Saved entries:
---+---
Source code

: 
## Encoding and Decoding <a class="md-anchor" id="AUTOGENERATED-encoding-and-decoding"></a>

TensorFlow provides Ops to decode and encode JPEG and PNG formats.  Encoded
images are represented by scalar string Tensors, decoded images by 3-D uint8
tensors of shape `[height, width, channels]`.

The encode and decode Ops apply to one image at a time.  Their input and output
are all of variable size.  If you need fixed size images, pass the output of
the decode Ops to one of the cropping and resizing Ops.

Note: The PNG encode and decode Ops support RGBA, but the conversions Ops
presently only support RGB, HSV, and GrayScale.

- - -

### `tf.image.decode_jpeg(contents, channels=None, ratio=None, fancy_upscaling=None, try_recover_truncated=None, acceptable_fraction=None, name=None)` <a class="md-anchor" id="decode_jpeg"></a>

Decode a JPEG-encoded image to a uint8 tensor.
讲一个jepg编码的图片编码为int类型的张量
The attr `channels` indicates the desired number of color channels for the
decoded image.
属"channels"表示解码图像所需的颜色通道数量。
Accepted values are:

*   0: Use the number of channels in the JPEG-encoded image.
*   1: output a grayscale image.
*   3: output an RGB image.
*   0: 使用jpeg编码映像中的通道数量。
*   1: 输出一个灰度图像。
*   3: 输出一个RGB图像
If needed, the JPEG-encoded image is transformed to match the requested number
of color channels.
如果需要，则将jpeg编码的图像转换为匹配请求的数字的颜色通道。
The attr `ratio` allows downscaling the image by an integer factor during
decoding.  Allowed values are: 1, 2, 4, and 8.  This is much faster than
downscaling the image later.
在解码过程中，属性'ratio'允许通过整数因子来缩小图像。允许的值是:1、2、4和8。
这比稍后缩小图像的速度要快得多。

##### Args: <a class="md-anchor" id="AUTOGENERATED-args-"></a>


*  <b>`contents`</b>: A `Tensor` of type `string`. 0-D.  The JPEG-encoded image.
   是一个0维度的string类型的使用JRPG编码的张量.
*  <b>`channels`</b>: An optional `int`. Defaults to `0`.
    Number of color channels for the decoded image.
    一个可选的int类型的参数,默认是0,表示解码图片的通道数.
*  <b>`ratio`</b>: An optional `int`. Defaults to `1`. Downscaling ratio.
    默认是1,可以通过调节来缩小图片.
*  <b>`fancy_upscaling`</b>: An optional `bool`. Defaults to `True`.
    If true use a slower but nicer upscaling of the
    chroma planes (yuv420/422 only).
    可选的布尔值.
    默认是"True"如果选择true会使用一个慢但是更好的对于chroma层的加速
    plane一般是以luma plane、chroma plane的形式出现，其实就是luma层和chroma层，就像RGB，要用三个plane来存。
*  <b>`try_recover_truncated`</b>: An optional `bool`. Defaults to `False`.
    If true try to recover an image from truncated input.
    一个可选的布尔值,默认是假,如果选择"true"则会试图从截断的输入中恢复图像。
---+---
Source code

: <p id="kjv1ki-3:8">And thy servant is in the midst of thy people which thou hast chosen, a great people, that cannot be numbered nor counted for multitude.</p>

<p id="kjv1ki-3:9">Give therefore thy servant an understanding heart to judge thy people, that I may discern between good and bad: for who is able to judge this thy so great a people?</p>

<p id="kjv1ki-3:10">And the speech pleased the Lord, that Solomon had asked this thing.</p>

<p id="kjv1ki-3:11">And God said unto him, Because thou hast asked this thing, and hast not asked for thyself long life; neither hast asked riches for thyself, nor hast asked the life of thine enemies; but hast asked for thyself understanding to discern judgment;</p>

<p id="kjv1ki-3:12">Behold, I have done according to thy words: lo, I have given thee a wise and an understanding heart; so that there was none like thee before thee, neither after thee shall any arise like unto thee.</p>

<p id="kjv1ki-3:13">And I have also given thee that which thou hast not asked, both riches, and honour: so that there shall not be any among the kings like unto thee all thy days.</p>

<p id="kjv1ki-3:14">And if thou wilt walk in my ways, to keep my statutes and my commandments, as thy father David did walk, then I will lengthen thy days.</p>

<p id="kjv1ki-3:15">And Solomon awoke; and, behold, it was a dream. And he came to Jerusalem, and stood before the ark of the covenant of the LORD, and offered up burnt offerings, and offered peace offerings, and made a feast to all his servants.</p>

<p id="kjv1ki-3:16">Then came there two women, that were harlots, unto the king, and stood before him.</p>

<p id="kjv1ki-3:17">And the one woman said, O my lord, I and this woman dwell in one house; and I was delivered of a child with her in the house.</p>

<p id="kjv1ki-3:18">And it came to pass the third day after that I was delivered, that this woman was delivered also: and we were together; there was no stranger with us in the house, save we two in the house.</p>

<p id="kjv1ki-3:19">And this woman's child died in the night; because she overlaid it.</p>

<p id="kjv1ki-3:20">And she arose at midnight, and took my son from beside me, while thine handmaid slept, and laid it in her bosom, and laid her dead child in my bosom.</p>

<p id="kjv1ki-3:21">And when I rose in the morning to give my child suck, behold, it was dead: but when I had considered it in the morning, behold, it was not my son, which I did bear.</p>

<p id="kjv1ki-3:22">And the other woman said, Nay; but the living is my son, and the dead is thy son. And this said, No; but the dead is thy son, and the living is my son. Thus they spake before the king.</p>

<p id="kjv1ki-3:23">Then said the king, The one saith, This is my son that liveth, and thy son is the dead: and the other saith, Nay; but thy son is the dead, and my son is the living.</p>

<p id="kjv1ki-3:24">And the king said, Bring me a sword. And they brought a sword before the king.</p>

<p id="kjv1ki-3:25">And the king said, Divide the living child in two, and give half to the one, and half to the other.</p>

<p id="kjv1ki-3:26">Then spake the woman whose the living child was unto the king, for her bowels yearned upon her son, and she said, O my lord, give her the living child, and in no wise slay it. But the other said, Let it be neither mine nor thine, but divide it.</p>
---+---
● **TASK TO COMPLETE**
Lay out the data from the line containing "stood before him.</p>" up to and including the line containing "her in the house.</p>" as a Markdown table with the columns Row and Line, omitting blank lines.

● **EXERCISE SOLUTION**
| Row | Line |
|---|---|
| 1 | <p id="kjv1ki-3:16">Then came there two women, that were harlots, unto the king, and stood before him.</p> |
| 2 | <p id="kjv1ki-3:17">And the one woman said, O my lord, I and this woman dwell in one house; and I was delivered of a child with her in the house.</p> |